The Ibanez GR, or Ghostrider is a series of electric guitars produced by Ibanez. Ibanez first produced the Ghostrider prototypes in their Los Angeles Custom Shop. Structurally, it resembles the Ibanez Artist (AR) guitars of the 1970s. The neck has the same width and 24" scale length as the Artist but Ibanez reduced the depth of the body-top arch to produce a flatter profile more like the modern guitars they were producing in the Ibanez RG series guitars.

Ghostrider models
There were three Ghostrider models produced. All were set-neck construction:

GR220
The GR220 had minimalist dot-inlays, chrome hardware, a carved maple top, and two GRP90 pickups. Finishes came in black (GR220BK), a vibrant green (GR220TB) and an enchanting transparent blue. Produced during 1995, 1996.

GR320
The GR320 came with dot inlays and dual humbuckers and was available in black (GR320BK) and cherry (GR320CH) with black hardware. It had a Fender Telecaster style bridge, and the bridge humbucker was mounted in this housing.
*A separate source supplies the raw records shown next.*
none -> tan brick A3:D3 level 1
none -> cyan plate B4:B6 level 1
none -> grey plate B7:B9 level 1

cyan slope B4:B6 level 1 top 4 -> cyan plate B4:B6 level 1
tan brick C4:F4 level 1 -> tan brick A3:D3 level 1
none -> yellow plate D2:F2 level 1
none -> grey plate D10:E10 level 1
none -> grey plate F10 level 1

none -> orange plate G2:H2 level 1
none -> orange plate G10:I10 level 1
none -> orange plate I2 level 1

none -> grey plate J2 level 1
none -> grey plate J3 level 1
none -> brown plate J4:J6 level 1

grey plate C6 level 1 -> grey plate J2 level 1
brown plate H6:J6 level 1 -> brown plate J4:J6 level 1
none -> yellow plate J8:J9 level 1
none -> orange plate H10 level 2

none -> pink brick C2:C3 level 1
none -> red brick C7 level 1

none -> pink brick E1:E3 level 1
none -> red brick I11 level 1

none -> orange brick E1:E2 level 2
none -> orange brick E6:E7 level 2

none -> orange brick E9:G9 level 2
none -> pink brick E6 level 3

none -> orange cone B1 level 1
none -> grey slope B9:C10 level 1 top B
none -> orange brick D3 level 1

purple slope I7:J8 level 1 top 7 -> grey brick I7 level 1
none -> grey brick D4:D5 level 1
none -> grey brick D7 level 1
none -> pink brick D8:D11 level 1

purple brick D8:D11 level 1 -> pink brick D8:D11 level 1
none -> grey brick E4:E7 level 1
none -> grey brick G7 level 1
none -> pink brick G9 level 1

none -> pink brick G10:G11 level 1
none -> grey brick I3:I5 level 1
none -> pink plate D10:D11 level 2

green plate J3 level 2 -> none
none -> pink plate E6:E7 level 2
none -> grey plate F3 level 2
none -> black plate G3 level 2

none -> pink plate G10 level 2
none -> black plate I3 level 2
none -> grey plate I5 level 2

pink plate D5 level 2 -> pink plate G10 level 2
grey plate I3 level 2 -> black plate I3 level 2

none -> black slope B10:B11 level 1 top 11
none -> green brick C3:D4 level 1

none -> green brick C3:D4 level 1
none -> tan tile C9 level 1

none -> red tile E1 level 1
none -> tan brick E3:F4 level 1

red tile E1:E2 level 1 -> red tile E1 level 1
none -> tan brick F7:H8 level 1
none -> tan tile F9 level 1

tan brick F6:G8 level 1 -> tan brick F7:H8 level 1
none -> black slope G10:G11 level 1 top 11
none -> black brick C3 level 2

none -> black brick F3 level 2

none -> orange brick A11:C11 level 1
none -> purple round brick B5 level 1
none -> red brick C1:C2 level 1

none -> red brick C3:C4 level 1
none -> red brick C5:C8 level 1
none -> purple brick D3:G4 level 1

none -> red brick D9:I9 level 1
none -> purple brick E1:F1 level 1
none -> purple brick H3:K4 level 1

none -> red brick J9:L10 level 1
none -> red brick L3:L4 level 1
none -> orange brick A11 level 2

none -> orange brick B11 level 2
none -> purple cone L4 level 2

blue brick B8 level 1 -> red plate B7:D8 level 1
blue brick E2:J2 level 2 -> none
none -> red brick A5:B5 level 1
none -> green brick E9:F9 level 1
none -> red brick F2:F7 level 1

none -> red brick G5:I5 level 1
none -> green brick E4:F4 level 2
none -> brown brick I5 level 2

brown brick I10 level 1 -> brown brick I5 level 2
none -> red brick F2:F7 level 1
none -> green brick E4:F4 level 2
Al Jourgensen was pictured with this guitar in an old Ibanez advertisement. They were introduced in 1994 and produced for a very short time.

GR520
The GR520 had a pair of 'Infinity' humbuckers, an alder body with a carved maple top, gold hardware, pearl/abalone block inlays and either vintage sunburst (GR520VS) or orange sunburst (GR520OS) finishes. It was introduced in 1994.